En résumé, le droit public se distingue du droit privé par sa finalité, ses caractéristiques impératives, les privilèges de l’Administration, et l’absence de mesures coercitives directes contre l’État, ainsi que par l’existence d’un ordre juridictionnel distinct chargé de trancher les litiges opposant l’État ou ses agents aux particuliers.
La distinction entre droit privé et droit public n’est pas toujours rigide, et bien souvent ces deux branches se mélangent. Certaines règles sont qualifiées de mixtes car elles combinent des éléments de droit public et de droit privé, reflétant ainsi les intersections entre ces deux sphères.
Le droit pénal : un droit mixte
Le droit pénal, ou « droit criminel », est un exemple typique de droit mixte. Il a pour objectif principal de définir les infractions (crimes, délits, contraventions) et d’établir les sanctions correspondantes. Toutefois, son rôle ne se limite pas à la répression. Il vise également à prévenir les comportements délictueux et à réinsérer les anciens délinquants.

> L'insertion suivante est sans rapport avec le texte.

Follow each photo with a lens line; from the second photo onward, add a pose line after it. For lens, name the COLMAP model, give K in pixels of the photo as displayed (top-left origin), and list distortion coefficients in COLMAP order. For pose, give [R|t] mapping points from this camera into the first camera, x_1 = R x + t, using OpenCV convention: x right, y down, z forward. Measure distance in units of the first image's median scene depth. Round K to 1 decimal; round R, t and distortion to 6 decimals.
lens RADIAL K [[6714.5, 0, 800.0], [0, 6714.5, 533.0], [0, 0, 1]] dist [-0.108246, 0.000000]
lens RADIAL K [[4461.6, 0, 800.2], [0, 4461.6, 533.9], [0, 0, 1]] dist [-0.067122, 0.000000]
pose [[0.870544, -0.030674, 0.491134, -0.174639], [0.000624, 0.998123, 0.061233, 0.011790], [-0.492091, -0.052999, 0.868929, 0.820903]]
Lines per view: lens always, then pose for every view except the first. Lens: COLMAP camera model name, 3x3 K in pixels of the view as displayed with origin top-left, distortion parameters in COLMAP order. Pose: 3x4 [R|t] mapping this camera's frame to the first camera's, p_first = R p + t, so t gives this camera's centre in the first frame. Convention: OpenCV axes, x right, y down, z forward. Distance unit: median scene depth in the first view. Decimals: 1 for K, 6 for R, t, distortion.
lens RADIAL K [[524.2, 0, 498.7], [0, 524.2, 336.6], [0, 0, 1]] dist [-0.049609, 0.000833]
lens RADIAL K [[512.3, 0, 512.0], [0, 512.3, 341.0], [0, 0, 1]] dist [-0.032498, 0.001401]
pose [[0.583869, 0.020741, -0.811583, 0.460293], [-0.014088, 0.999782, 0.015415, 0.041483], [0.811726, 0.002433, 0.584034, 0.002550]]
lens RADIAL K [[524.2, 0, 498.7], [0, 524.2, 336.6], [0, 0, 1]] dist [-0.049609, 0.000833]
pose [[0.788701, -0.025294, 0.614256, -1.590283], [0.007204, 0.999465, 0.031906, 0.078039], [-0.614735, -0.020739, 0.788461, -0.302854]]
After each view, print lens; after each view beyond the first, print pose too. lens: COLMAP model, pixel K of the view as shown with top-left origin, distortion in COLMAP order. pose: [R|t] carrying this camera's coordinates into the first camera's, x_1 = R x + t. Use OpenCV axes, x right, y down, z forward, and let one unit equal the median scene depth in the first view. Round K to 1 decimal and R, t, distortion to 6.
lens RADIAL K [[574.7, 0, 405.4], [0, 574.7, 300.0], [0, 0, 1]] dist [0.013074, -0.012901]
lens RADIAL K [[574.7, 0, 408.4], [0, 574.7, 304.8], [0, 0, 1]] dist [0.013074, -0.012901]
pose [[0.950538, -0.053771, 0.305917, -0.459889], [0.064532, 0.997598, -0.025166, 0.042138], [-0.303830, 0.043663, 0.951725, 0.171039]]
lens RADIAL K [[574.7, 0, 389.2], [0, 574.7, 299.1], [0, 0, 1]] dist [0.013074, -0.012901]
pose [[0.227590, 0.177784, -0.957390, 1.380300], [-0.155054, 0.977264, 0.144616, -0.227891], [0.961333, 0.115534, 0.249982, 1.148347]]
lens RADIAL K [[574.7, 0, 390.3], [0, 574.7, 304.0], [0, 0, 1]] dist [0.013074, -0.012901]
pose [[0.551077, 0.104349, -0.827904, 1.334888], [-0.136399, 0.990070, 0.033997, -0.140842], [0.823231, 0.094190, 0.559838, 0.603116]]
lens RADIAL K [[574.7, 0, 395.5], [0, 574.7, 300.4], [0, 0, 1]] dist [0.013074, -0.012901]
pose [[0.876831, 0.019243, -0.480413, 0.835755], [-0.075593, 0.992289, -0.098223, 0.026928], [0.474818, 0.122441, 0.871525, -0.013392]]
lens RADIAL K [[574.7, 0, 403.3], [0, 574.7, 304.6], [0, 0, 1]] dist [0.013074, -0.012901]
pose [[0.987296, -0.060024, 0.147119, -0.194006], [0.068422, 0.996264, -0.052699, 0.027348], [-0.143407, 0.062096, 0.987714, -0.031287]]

Le droit pénal est lié au droit public, car il traite de l’intérêt général et l’exécution des sanctions est assurée par l’État. Le procès pénal oppose le délinquant à la société, représentée par le ministère public. Même si la victime n’est pas présente ou ne souhaite pas poursuivre, le procès a lieu car l’enjeu dépasse les intérêts individuels pour toucher à ceux de la collectivité.
Malgré ce lien avec le droit public, le droit pénal est souvent rattaché au droit privé, enseigné dans cette discipline, car il est plus ancien que le droit public. Il protège des intérêts privés, comme la vie, l’honneur ou la propriété des individus, et peut être vu comme la sanction ultime des règles du droit privé. Le Nouveau Code pénal, entré en vigueur le 1er mars 1994, abrogeant l’ancien Code pénal de 1810, rassemble les principales règles de cette branche.
Le droit processuel
Le droit processuel regroupe les règles concernant la procédure civile, la procédure pénale et la procédure administrative, qui régissent l’organisation et le déroulement des procès devant les juridictions civiles, pénales et administratives. Ces règles déterminent comment les affaires doivent être traitées devant les tribunaux et relèvent du fonctionnement du service public de la justice.
Bien que ces procédures relèvent en partie du droit public par leur rôle dans l’organisation judiciaire, elles sont aussi rattachées au droit privé, notamment la procédure civile et la procédure pénale, car elles s’appliquent aux juridictions qui traitent de litiges entre particuliers ou impliquant des actes privés.
Le droit social
Le droit social est un autre exemple de droit mixte. Il regroupe deux sous-branches :
Traditionnellement, le droit social est rattaché au droit privé, car il régit les relations entre particuliers, principalement l’employeur et le salarié. À l’origine, ces relations étaient encadrées par le Code civil. Cependant, le droit social a également une forte composante de droit public. Par exemple, le pouvoir de l’employeur est encadré par des règlements administratifs, l’inspection du travail est une institution administrative, et l’organisation de la sécurité sociale dépend de l’administration publique. Ainsi, le droit social se situe à l’intersection du droit public et du droit privé, faisant de lui un droit mixte.
Conclusion
Les droits mixtes reflètent la complexité des relations juridiques modernes, où le cloisonnement entre droit public et droit privé devient parfois flou. Ces domaines combinent des règles publiques et privées pour répondre aux exigences variées de la société, qu’il s’agisse de la protection des individus, de l’organisation de la justice ou de la régulation des relations de travail.